Before diving deeper into any one area of the Signal tech stack in later articles, I wanted to give an overview of how our technology is built, laid-out, deployed, and managed. I love working in our environment because I feel it strikes a great balance between flexibility and standardization, which allows us to do many things with it in relatively short time spans.
First and foremost, we employ a service-oriented approach to our architecture. We have a few large-ish Java applications which handle the bulk of our real-time workload, but even the biggest are still designed to do “one thing really well”. As of this post, we have 47 separate “apps we can build” (not counting the libraries and shared components) with our general purpose fabric-based python builder, and a quick glance through that list shows that 20 of them are back-end RESTful HTTP applications or front-end UI applications. Together, these 20 applications drive the bulk of the production traffic we see in various ways, with the remaining pieces providing support roles like infrastructure management, asynchronous replication duties, monitoring responsibilities, and reporting.

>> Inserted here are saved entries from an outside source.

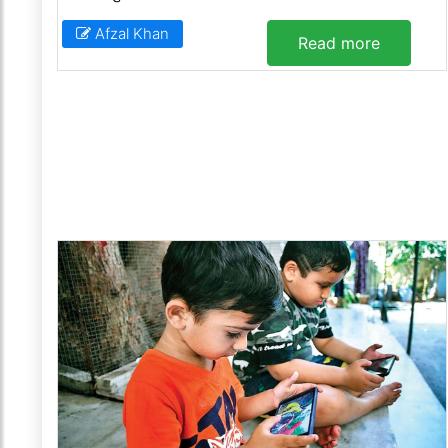
Afzal Khan
Read more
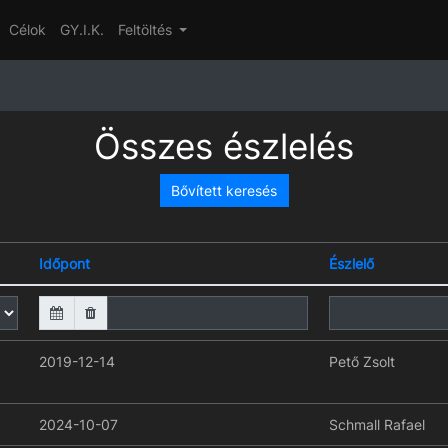
Célok
GY.I.K.
Feltöltés
Összes észlelés
Bővített keresés
Időpont
Észlelő
2019-12-14
Pető Zsolt
2024-10-07
Schmall Rafael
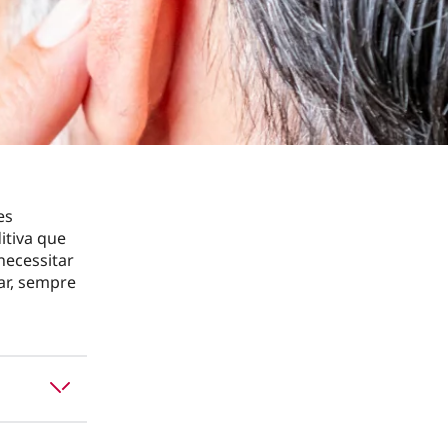
es
itiva que
necessitar
ar, sempre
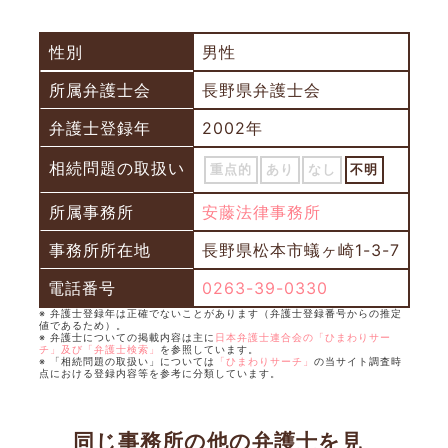
性別
男性
所属弁護士会
長野県弁護士会
弁護士登録年
2002年
相続問題の取扱い
重点的
あり
なし
不明
所属事務所
安藤法律事務所
事務所所在地
長野県松本市蟻ヶ崎1-3-7
電話番号
0263-39-0330
※ 弁護士登録年は正確でないことがあります（弁護士登録番号からの推定
値であるため）。
※ 弁護士についての掲載内容は主に
日本弁護士連合会の「ひまわりサー
チ」及び「弁護士検索」
を参照しています。
※ 「相続問題の取扱い」については
「ひまわりサーチ」
の当サイト調査時
点における登録内容等を参考に分類しています。
同じ事務所の他の弁護士を見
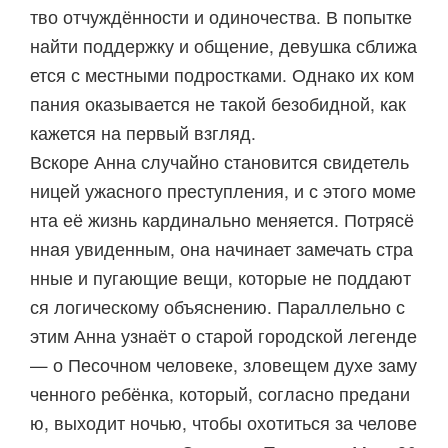
тво отчуждённости и одиночества. В попытке
найти поддержку и общение, девушка сближа
ется с местными подростками. Однако их ком
пания оказывается не такой безобидной, как
кажется на первый взгляд.
Вскоре Анна случайно становится свидетель
ницей ужасного преступления, и с этого моме
нта её жизнь кардинально меняется. Потрясё
нная увиденным, она начинает замечать стра
нные и пугающие вещи, которые не поддают
ся логическому объяснению. Параллельно с
этим Анна узнаёт о старой городской легенде
— о Песочном человеке, зловещем духе заму
ченного ребёнка, который, согласно предани
ю, выходит ночью, чтобы охотиться за челове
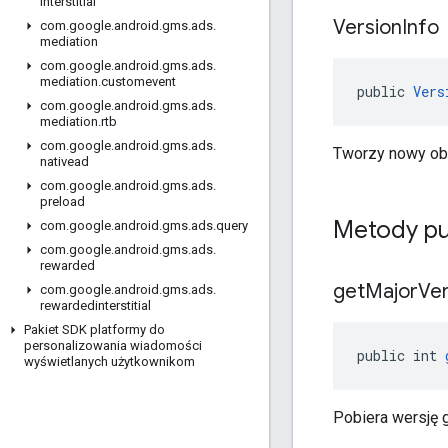
interstitial
Version
Info
com
.
google
.
android
.
gms
.
ads
.
mediation
com
.
google
.
android
.
gms
.
ads
.
mediation
.
customevent
public 
Vers
com
.
google
.
android
.
gms
.
ads
.
mediation
.
rtb
com
.
google
.
android
.
gms
.
ads
.
Tworzy nowy ob
nativead
com
.
google
.
android
.
gms
.
ads
.
preload
Metody pu
com
.
google
.
android
.
gms
.
ads
.
query
com
.
google
.
android
.
gms
.
ads
.
rewarded
get
Major
Ver
com
.
google
.
android
.
gms
.
ads
.
rewardedinterstitial
Pakiet SDK platformy do
personalizowania wiadomości
public int 
wyświetlanych użytkownikom
Pobiera wersję 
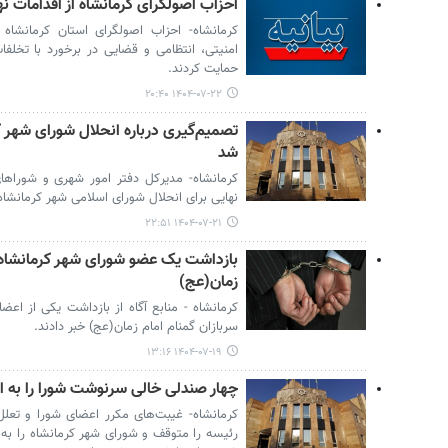
احزاب اصولگرای کرمانشاه از اقدامات ن
کرمانشاه- احزاب اصولگرای استان کرمانشاه در
امنیتی، انتظامی و قضایی در برخورد با تخلف
حمایت کردند.
۱۴۰۴-۰۷-۲۲ ۲۰:۴۰
تصمیم‌گیری درباره انحلال شورای شهر ک
شد
کرمانشاه- مدیرکل دفتر امور شهری و شوراهای
نهایی برای انحلال شورای اسلامی شهر کرمانشاه 
۱۴۰۴-۰۷-۲۱ ۲۲:۵۱
بازداشت یک عضو شورای شهر کرمانشاه 
زمان(عج)
کرمانشاه - منابع آگاه از بازداشت یکی از اعض
سربازان گمنام امام زمان(عج) خبر دادند.
۱۴۰۴-۰۷-۱۹ ۱۳:۱۶
چهار صندلی خالی سرنوشت شورا را به ان
کرمانشاه- غیبت‌های مکرر اعضای شورا و تعلل
رئیسه را متوقف و شورای شهر کرمانشاه را به 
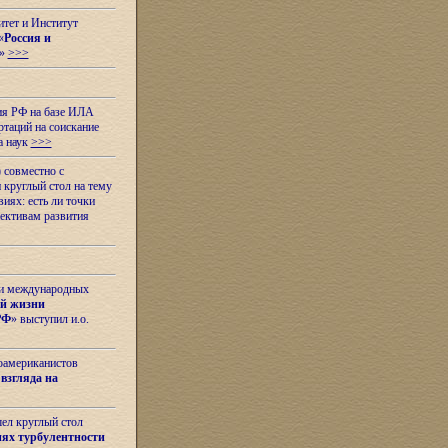
итет и Институт
«
Россия и
»
>>>
ия РФ на базе ИЛА
таций на соискание
а наук
>>>
 совместно с
 круглый стол на тему
иях: есть ли точки
ективам развития
 и международных
ой жизни
РФ
» выступил и.о.
оамериканистов
взгляда на
шел круглый стол
ях турбулентности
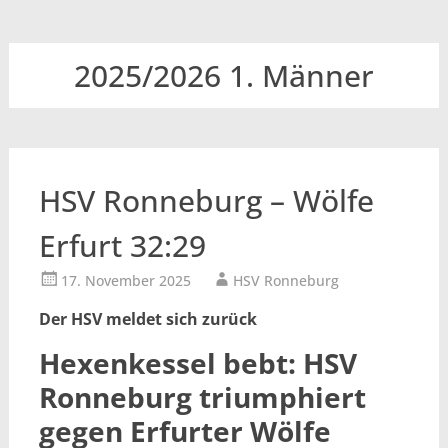
2025/2026 1. Männer
HSV Ronneburg – Wölfe
Erfurt 32:29
17. November 2025
HSV Ronneburg
Der HSV meldet sich zurück
Hexenkessel bebt: HSV
Ronneburg triumphiert
gegen Erfurter Wölfe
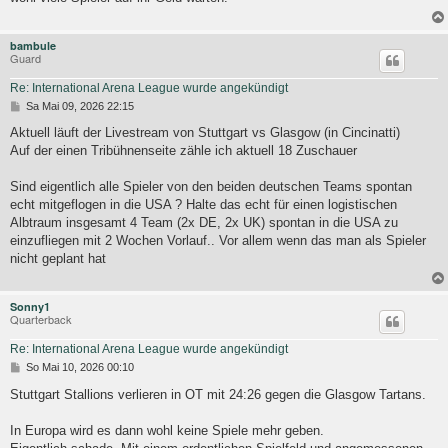
bambule
Guard
Re: International Arena League wurde angekündigt
B
Sa Mai 09, 2026 22:15
e
i
Aktuell läuft der Livestream von Stuttgart vs Glasgow (in Cincinatti)
t
Auf der einen Tribühnenseite zähle ich aktuell 18 Zuschauer
r
a
g
Sind eigentlich alle Spieler von den beiden deutschen Teams spontan
echt mitgeflogen in die USA ? Halte das echt für einen logistischen
Albtraum insgesamt 4 Team (2x DE, 2x UK) spontan in die USA zu
einzufliegen mit 2 Wochen Vorlauf.. Vor allem wenn das man als Spieler
nicht geplant hat
Sonny1
Quarterback
Re: International Arena League wurde angekündigt
B
So Mai 10, 2026 00:10
e
i
Stuttgart Stallions verlieren in OT mit 24:26 gegen die Glasgow Tartans.
t
r
In Europa wird es dann wohl keine Spiele mehr geben.
a
g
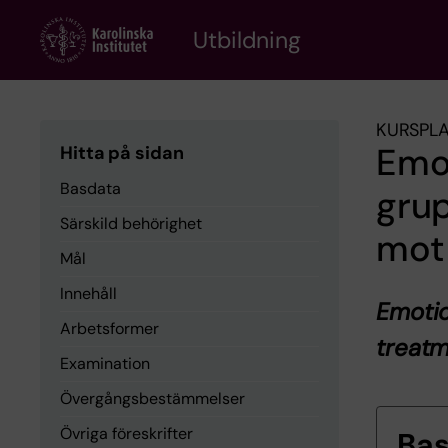
Skip
to
Utbildning
main
content
KURSPL
Emot
Hitta på sidan
Basdata
grup
Särskild behörighet
mot
Mål
Innehåll
Emotio
Arbetsformer
treatm
Examination
Övergångsbestämmelser
Övriga föreskrifter
Ba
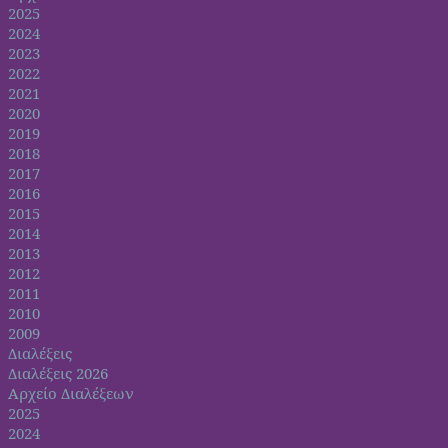
2025
2024
2023
2022
2021
2020
2019
2018
2017
2016
2015
2014
2013
2012
2011
2010
2009
Διαλέξεις
Διαλέξεις 2026
Αρχείο Διαλέξεων
2025
2024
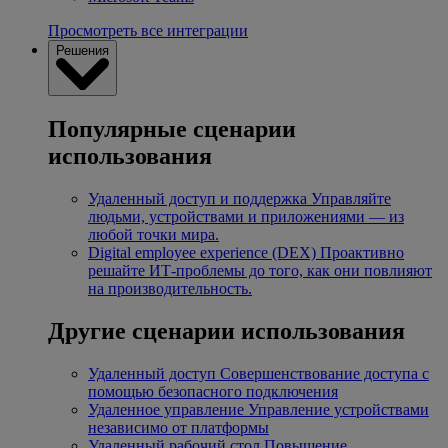
Просмотреть все интеграции
Решения
Популярные сценарии
использования
Удаленный доступ и поддержка
Управляйте
людьми, устройствами и приложениями — из
любой точки мира.
Digital employee experience (DEX)
Проактивно
решайте ИТ-проблемы до того, как они повлияют
на производительность.
Другие сценарии использования
Удаленный доступ
Совершенствование доступа с
помощью безопасного подключения
Удаленное управление
Управление устройствами
независимо от платформы
Удаленный рабочий стол
Повышение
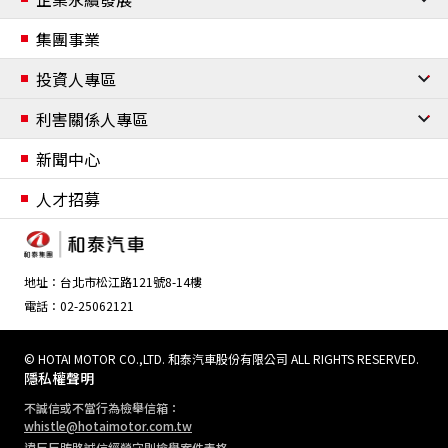
經營團隊
企業永續發展
集團事業
組織架構
企業永續管理與政策
投資人專區
重要事紀
資安與個資保護
公司治理
利害關係人專區
合作夥伴
資訊安全管理
個人資料保護政策
董事會
委員會
內部稽核流程
風險管理
誠信經營
公司章程及辦法
利害關係人鑑別
新聞中心
願景與使命
移動自由
財務資訊
聯絡我們
人才招募
重點活動
環保產品設計
多元移動服務
股東資訊
社會共好
重點活動
企業志工
地址：台北市松江路121號8-14樓
電話：02-25062121
人才價值
重點活動
權益與福祉
職業安全衛生管理
培育與職涯發展
© HOTAI MOTOR CO.,LTD. 和泰汽車股份有限公司 ALL RIGHTS RESERVED.
隱私權聲明
環境友善
不誠信或不當行為檢舉信箱：
重點活動
環境永續管理與政策
綠色營運
夥伴關係管理
whistle@hotaimotor.com.tw
氣候變遷管理
違反反賄賂誠信經營守則檢舉案件表格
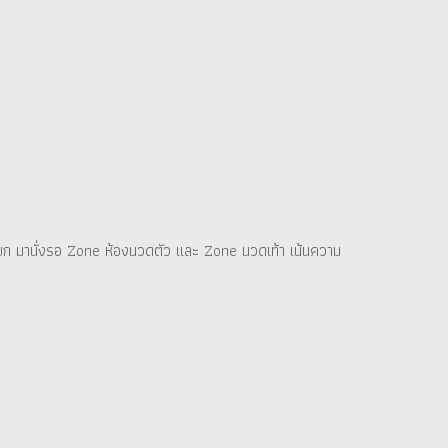
แขก มานั่งรอ Zone ห้องนวดตัว และ Zone นวดเท้า เน้นความ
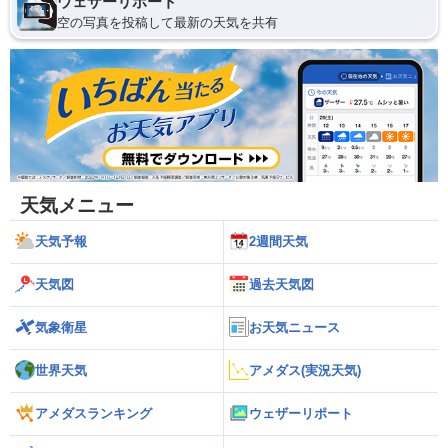
ウェザーリポート
空の写真を投稿して最新の天気を共有
天気メニュー
天気予報
2週間天気
天気図
過去天気図
気象衛星
お天気ニュース
世界天気
アメダス(実況天気)
アメダスランキング
ウェザーリポート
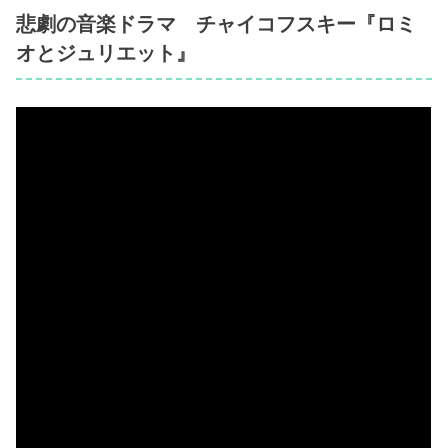
悲劇の音楽ドラマ チャイコフスキー『ロミ
オとジュリエット』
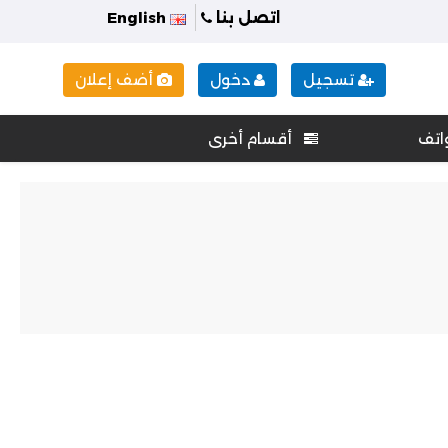
اتصل بنا
English
تسجيل
دخول
أضف إعلان
اتف
أقسام أخرى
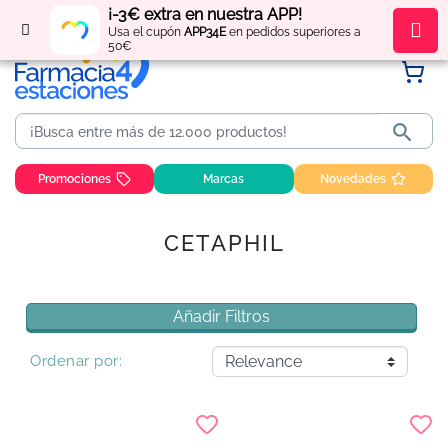
¡-3€ extra en nuestra APP!
Regístrate
y obtén
puntos
por tus compras
Usa el cupón
APP34E
en pedidos superiores a
50€

Promociones
Marcas
Novedades
CETAPHIL
Añadir Filtros
Ordenar por:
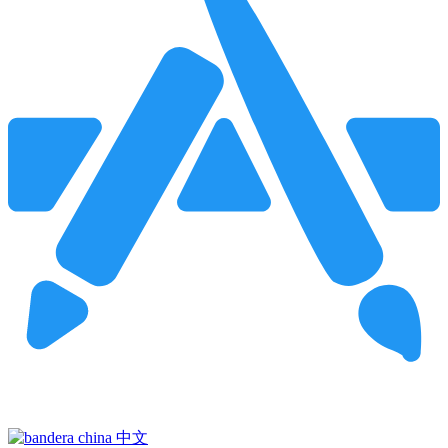
Pincha para buscar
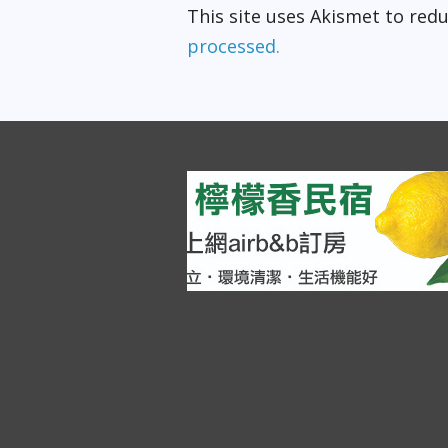
This site uses Akismet to re
processed.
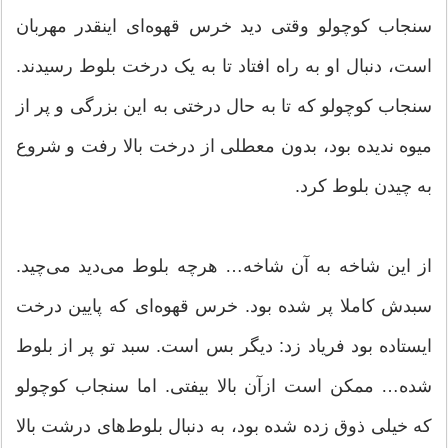
سنجاب کوچولو وقتی دید خرس قهوه‌ای اینقدر مهربان
است، دنبال او به راه افتاد تا به یک درخت بلوط رسیدند.
سنجاب کوچولو که تا به حال درختی به این بزرگی و پر از
میوه ندیده بود، بدون معطلی از درخت بالا رفت و شروع
به چیدن بلوط کرد.
از این شاخه به آن شاخه… هرچه بلوط می‌دید می‌چید.
سبدش کاملا پر شده بود. خرس قهوه‌ای که پایین درخت
ایستاده بود فریاد زد: دیگر بس است. سبد تو پر از بلوط
شده… ممکن است ازآن بالا بیفتی. اما سنجاب کوچولو
که خیلی ذوق زده شده بود، به دنبال بلوط‌های درشت بالا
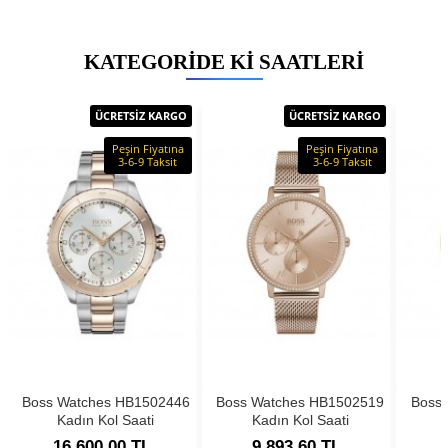
KATEGORIDE KI SAATLERI
ÜCRETSİZ KARGO
ÜCRETSİZ KARGO
Peşin Fiyatına
Peşin Fiyatına
3-6-9 Taksit
3-6-9 Taksit
Boss Watches HB1502446
Boss Watches HB1502519
Boss
Kadın Kol Saati
Kadın Kol Saati
16.600,00 TL
9.893,60 TL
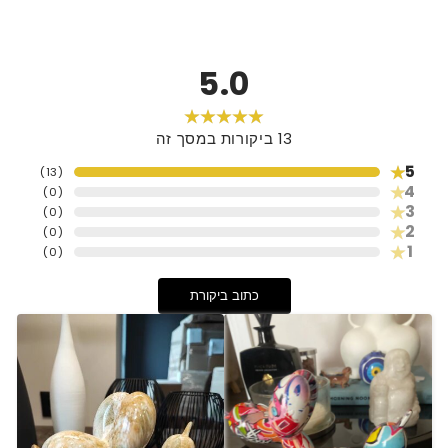
5.0
13
ביקורות במסך זה
5
)
13
(
4
)
0
(
3
)
0
(
2
)
0
(
1
)
0
(
כתוב ביקורת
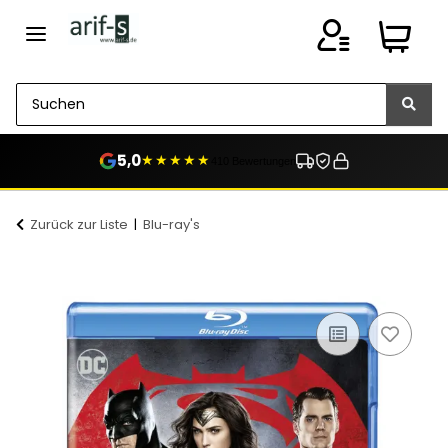
5,0
★★★★★
410 Bewertungen
Zurück zur Liste
Blu-ray's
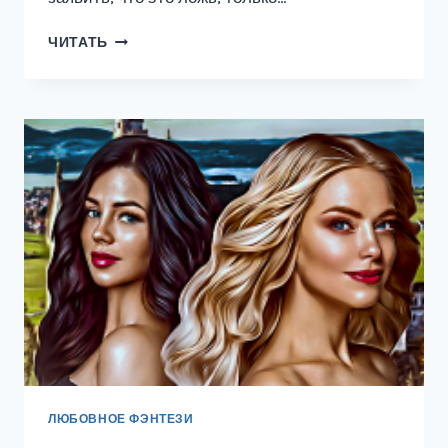
ДАВАЙ
ЧИТАТЬ
СЫГРАЕМ
В
ЛЮБОВЬ
ЛЮБОВНОЕ ФЭНТЕЗИ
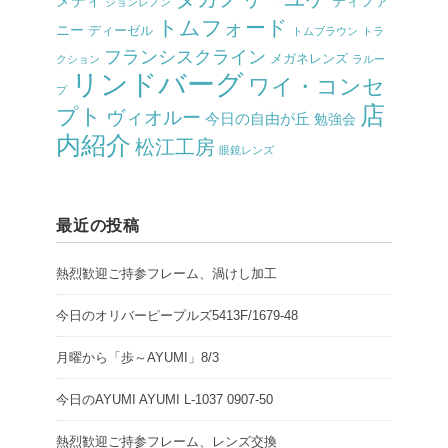
メディ
ティファ
ジョンレノン
トムフォード
ニー
ディーゼル
トムブラウン
トラ
フランシスクライン
メガネレンズ
クション
ラルー
リンドバーグ
ワイ・コンセ
プ
店
プト
ヴィオルー
今日の自由が丘
勉強会
内紹介
松江工房
眼鏡レンズ
最近の投稿
熱烈歓迎ご持参フレーム、渦けし加工
今日のオリバーピープルズ5413F/1679-48
月曜から「歩～AYUMI」8/3
今日のAYUMI AYUMI L-1037 0907-50
熱烈歓迎ご持参フレーム、レンズ交換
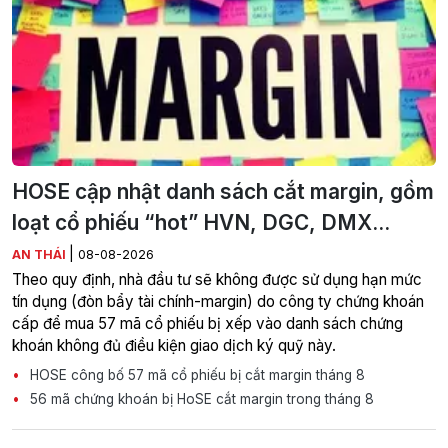
HOSE cập nhật danh sách cắt margin, gồm
loạt cổ phiếu “hot” HVN, DGC, DMX...
|
AN THÁI
08-08-2026
Theo quy định, nhà đầu tư sẽ không được sử dụng hạn mức
tín dụng (đòn bẩy tài chính-margin) do công ty chứng khoán
cấp để mua 57 mã cổ phiếu bị xếp vào danh sách chứng
khoán không đủ điều kiện giao dịch ký quỹ này.
HOSE công bố 57 mã cổ phiếu bị cắt margin tháng 8
56 mã chứng khoán bị HoSE cắt margin trong tháng 8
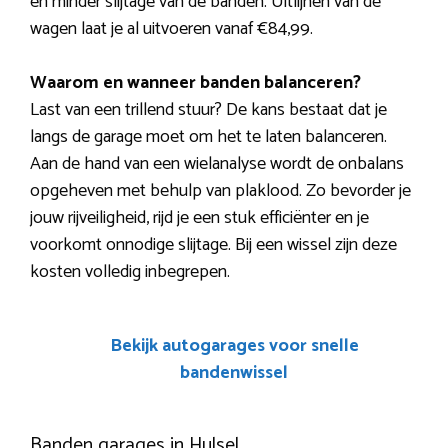
en minder slijtage van de banden. Uitlijnen van de
wagen laat je al uitvoeren vanaf €84,99.
Waarom en wanneer banden balanceren?
Last van een trillend stuur? De kans bestaat dat je
langs de garage moet om het te laten balanceren.
Aan de hand van een wielanalyse wordt de onbalans
opgeheven met behulp van plaklood. Zo bevorder je
jouw rijveiligheid, rijd je een stuk efficiënter en je
voorkomt onnodige slijtage. Bij een wissel zijn deze
kosten volledig inbegrepen.
Bekijk autogarages voor snelle
bandenwissel
Banden garages in Hulsel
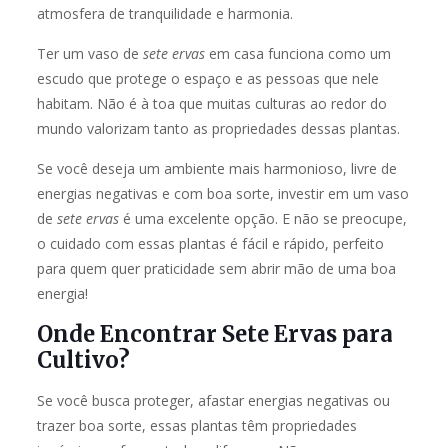
atmosfera de tranquilidade e harmonia.
Ter um vaso de
sete ervas
em casa funciona como um
escudo que protege o espaço e as pessoas que nele
habitam. Não é à toa que muitas culturas ao redor do
mundo valorizam tanto as propriedades dessas plantas.
Se você deseja um ambiente mais harmonioso, livre de
energias negativas e com boa sorte, investir em um vaso
de
sete ervas
é uma excelente opção. E não se preocupe,
o cuidado com essas plantas é fácil e rápido, perfeito
para quem quer praticidade sem abrir mão de uma boa
energia!
Onde Encontrar Sete Ervas para
Cultivo?
Se você busca proteger, afastar energias negativas ou
trazer boa sorte, essas plantas têm propriedades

As Eric mentioned in the first post, although we predominantly use Amazon’s EC2 for our production environment, we don’t rely on much of Amazon’s other tools. This is because we like to think that our solutions aren’t Amazon-specific — and to stay true to that notion, we deploy our externally-available staging environment to Rackspace’s public cloud, and our internal-only development environment to our own self-maintained OpenStack cluster. Each developer uses VirtualBox to run “Signal in a VirtualBox”, where every application and backend database can be run on a single VM and managed in the same manner as our other environments – using puppet.
We have a beefy physical Jenkins box with dozens of jobs where we continuously test each push to master, including individual unit tests, whole application smoke tests with seeded data, and finally behavior tests using Cucumber and Selenium nodes running on various versions of three major browsers. In a future blog post, we’ll describe our testing setup in more detail and what we’d like to do to improve it.
We currently deploy most of our code to production weekly. These are zero-downtime rolling deploys which currently take about an hour to do on all four of our global regions. All of the deployment code is again fabric with expectations from each of our web apps to have a special health-check method to ensure each process and its underlying databases are working properly before moving to the next one.
Instead of dealing with each cloud provider’s API separately, we built a python app using Flask and libcloud which gives us a common set of endpoints regardless of which provider it’s asking for data. We use these ‘manifests’ to generate load balancing configs, deployment routines, monitoring dashboards, and more.
Speaking of monitoring, we have a deep pipeline utilizing Graphite, logstash, elasticsearch, kibana, and too many home-grown dashboards to keep track of. The largest of these uses various front-end rendering libraries like d3, rickshaw, and dygraphs to reduce the amount of data we pull from each graphite server and speed up the time to show the graphs.
We’re very proud of the fact that we’re language- and database-agnostic when it comes to solutions to new problems, but we try to KISS as much as possible, too. Not everything we do is perfect, of course, and throughout future posts we’ll explore both the parts we love and the parts we’d like to improve, along with some ideas we have for making them better and some things we’ve tried which didn’t work out so well.